When Lange's parents heard about the new program that offers a four-year, non-degree college experience program for students with intellectual disabilities, they jumped at the chance for their son. EMPOWER stands for Educate, Motivate, Prepare, Opportunity, Workplace Readiness, Employment and Responsibility.
"My friend's mom sent an email to my mom after she found out about the program on a Friday," Lange said. "My dad was on the phone Monday with Dr. Tom Smith."
Smith, a University professor of special education and former dean of the College of Education and Health Professions, led the establishment of the program. He was involved in a similar program in Alabama in the 1980s and co-wrote several textbooks about teaching students with special needs in inclusive settings.
"It's time we provided an opportunity for this group of students to enjoy a college experience while improving their academic, independent living, and employment skills," Smith said about EMPOWER. "The university community has been extremely supportive of this program; it will soon become a major strength of our campus and community."

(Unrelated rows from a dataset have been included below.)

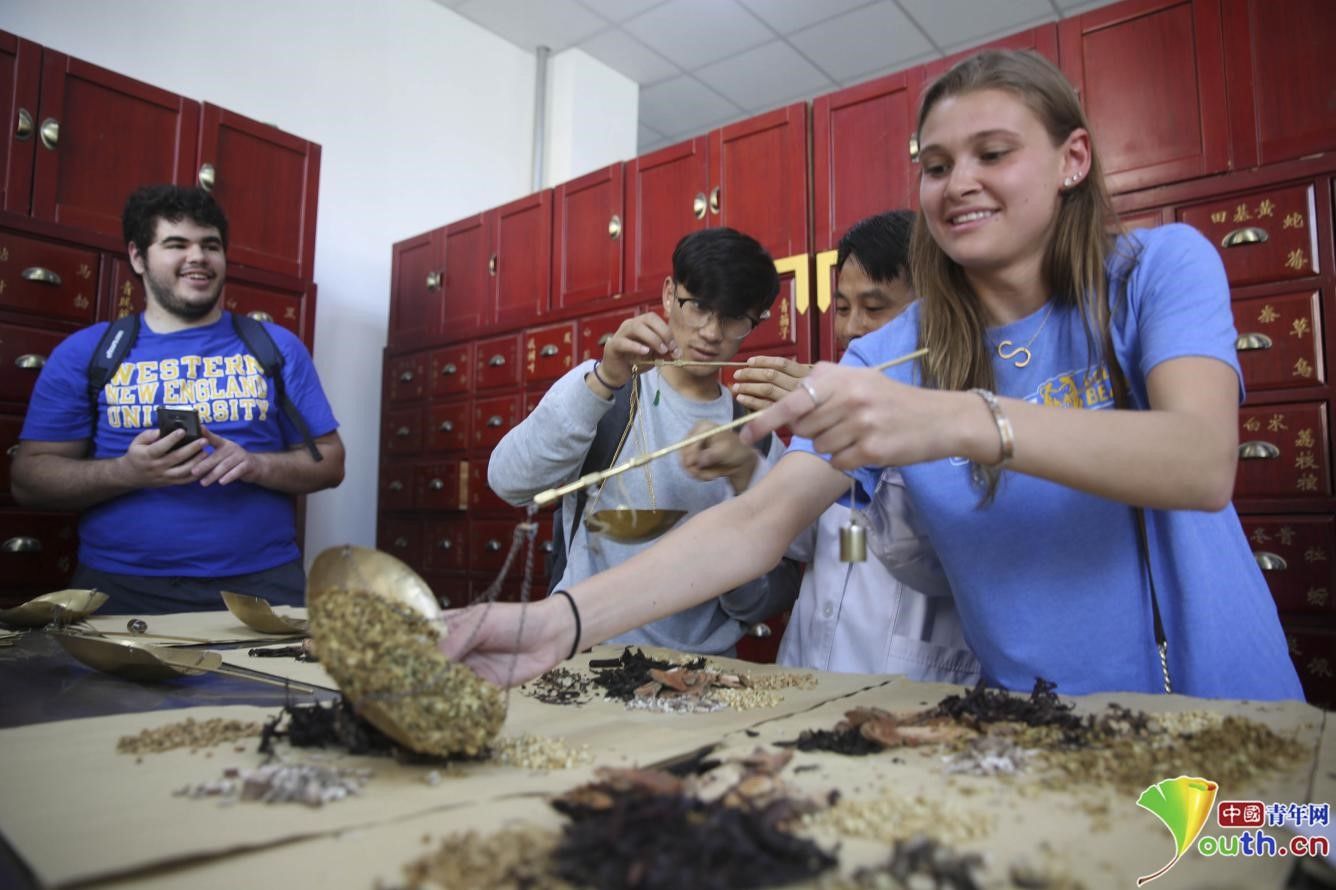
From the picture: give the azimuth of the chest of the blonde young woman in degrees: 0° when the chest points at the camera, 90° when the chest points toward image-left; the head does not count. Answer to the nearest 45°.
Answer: approximately 45°

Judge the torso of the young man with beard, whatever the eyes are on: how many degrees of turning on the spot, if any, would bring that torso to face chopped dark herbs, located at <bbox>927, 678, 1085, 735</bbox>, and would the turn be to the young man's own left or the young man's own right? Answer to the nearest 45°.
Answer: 0° — they already face it

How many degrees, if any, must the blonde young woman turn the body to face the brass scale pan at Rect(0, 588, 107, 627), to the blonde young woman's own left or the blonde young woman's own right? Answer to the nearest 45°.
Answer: approximately 45° to the blonde young woman's own right

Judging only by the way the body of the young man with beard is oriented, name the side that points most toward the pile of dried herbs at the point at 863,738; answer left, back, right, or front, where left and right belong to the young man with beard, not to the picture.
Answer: front

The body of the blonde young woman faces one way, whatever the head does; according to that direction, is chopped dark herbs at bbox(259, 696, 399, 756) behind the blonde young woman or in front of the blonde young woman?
in front

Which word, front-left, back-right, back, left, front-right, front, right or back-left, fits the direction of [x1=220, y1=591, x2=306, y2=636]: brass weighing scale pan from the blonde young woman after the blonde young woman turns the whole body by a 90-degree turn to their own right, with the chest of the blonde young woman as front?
front-left

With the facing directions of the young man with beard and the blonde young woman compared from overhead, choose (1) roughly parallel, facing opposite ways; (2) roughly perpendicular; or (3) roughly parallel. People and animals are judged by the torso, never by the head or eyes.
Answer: roughly perpendicular

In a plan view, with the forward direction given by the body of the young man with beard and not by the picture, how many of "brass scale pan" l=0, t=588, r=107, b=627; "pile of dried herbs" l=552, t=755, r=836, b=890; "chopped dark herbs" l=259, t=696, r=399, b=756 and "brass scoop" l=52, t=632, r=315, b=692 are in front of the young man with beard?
4

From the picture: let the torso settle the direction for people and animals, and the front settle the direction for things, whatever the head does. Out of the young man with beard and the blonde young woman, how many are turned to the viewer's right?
0

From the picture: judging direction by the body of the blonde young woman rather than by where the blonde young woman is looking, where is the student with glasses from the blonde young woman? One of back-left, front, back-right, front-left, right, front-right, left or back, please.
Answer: right

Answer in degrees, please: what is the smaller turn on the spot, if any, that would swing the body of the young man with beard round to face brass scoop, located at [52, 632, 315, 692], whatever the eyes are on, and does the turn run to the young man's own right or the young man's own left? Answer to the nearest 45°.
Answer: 0° — they already face it

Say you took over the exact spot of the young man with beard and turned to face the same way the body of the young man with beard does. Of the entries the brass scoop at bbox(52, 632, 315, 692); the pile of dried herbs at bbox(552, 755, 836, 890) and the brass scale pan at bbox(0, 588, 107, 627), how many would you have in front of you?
3

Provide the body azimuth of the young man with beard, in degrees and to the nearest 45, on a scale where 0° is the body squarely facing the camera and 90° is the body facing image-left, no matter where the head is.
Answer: approximately 0°

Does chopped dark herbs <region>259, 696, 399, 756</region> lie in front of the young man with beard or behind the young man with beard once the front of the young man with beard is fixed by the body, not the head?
in front

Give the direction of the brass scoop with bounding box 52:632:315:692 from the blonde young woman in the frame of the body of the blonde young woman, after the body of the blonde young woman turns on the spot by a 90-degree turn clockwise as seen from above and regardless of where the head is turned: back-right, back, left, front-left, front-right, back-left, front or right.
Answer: front-left
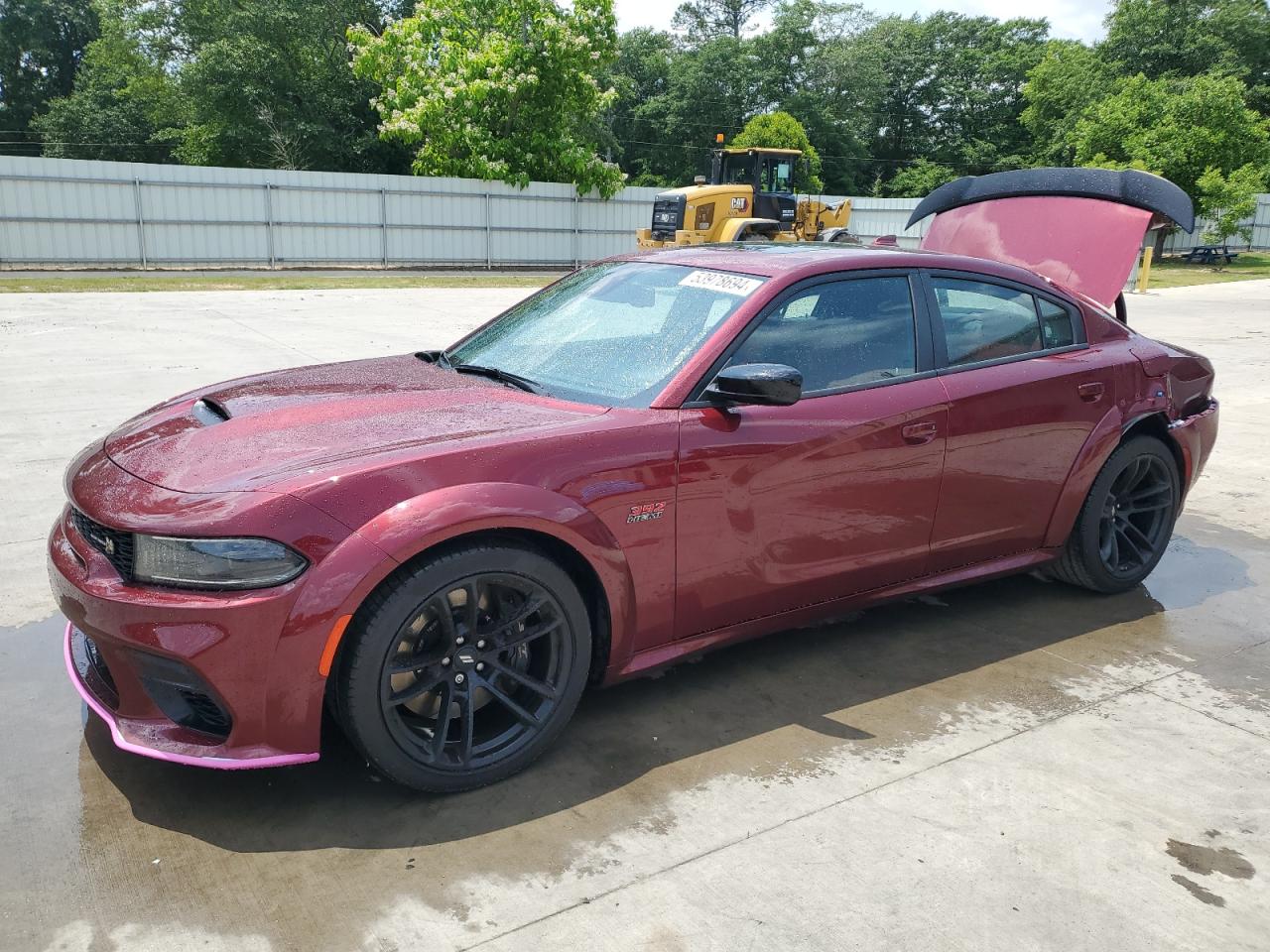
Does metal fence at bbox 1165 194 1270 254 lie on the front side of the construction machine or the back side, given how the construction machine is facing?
on the front side

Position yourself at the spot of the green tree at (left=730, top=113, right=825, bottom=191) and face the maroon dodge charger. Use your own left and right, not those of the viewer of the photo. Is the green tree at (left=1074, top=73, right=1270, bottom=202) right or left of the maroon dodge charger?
left

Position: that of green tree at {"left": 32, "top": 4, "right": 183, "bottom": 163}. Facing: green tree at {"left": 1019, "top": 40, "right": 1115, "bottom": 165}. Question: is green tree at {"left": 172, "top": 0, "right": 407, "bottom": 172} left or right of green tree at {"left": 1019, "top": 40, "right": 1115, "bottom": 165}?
right

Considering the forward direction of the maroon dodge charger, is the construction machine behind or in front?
behind

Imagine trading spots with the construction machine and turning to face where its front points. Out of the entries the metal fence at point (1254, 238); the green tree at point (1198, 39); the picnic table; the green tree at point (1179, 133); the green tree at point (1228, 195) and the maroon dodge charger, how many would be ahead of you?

Ashley Bradley was hired in the spring to direct the day-to-day operations. She holds a master's degree in rehabilitation counseling and a bachelor's degree in communication disorders. She formerly worked for Arkansas Support Network in Springdale since 2010.
The EMPOWER program incorporates functional academics, independent living, employment, social and leisure skills, and health and wellness skills in a public university setting with the goal of producing self-sufficient young adults. Students must demonstrate the ability to safely live independently, sustain employment and socially integrate during their enrollment. The program progresses with an emphasis on workplace experience, community integration and independent living with transitionally reduced support. Programs similar to EMPOWER are in numerous universities across the country and are growing rapidly, Smith said.
EMPOWER students pay the same tuition and fees paid by all undergraduate students at the U of A, including out-of-state tuition and fees when applicable. In addition, they pay a $5,000 per semester program fee that funds the extra support they receive.
"Other students on campus serve as mentors for the EMPOWER students during breaks, lunch and sometimes during class," Bradley said. Students interested in being mentors can contact her for more information at firstname.lastname@example.org.
Mary Borman, another EMPOWER student, grew up in Fayetteville, the youngest of five children, including sisters who attended the U of A. She is interested in working in nursing or computer science.
"I want to have a career and one way is to go to college classes," she said.
Borman said she likes her University Perspectives class, a freshman-level college transition course, in particular learning about the history of the university. She received a privately funded Warriors for Walt scholarship from Ruby's Rainbow, an organization that provides scholarships for adults with Down syndrome to attend post-secondary education, enrichment or vocational classes. To find out how to give to U of A programs such as EMPOWER, visit the online giving website.
Grant Alley of Little Rock is the third student enrolled in the first semester of EMPOWER. He heard the program could open opportunities for him. He would like to someday work in either the field of sports or of history. He's traveled to several cities in the United States and been to Mexico. He took a year off after high school before starting the EMPOWER program.
"I enjoy working on assignments, and I like taking breaks in the (Arkansas) Union," Alley said.
The Union is a hub for student activities and has stores, offices and various services.
Lange has been a Razorback fan since the eighth grade, when his sister considered coming to the U of A. He is the only one of the three students living in a residence hall on campus. The program will formally add an on-campus housing component for all EMPOWER students next year.
"I am excited to be here," Lange said. "I'm also excited because you have four seasons here. In Dallas, you have two seasons - hot and cold."